─── Data listing ───

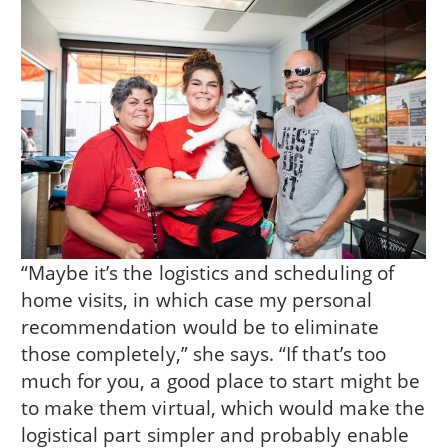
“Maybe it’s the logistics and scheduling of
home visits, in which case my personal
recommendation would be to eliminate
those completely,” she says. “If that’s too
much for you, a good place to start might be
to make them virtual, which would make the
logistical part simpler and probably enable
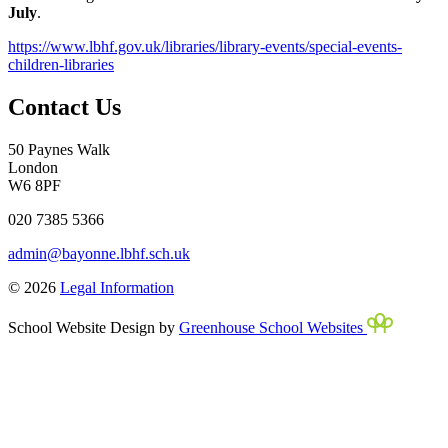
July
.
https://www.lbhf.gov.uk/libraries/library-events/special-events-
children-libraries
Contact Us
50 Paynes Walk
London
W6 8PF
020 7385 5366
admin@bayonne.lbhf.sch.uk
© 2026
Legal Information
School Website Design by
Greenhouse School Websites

───
─── Data listing ───

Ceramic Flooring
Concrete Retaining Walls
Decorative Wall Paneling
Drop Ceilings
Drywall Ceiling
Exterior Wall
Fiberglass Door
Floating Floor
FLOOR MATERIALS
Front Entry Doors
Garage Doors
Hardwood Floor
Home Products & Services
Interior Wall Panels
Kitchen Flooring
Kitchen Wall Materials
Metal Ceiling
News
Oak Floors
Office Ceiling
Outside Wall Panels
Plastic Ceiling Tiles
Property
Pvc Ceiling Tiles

───

Your instructions: Update everything from the line containing "and scheduling of" down to the line containing "logistical part simpler and probably enable" by changing "virtual" to "remote", leaving all else unchanged. Return only those lines.

Response:
“Maybe it’s the logistics and scheduling of
home visits, in which case my personal
recommendation would be to eliminate
those completely,” she says. “If that’s too
much for you, a good place to start might be
to make them remote, which would make the
logistical part simpler and probably enable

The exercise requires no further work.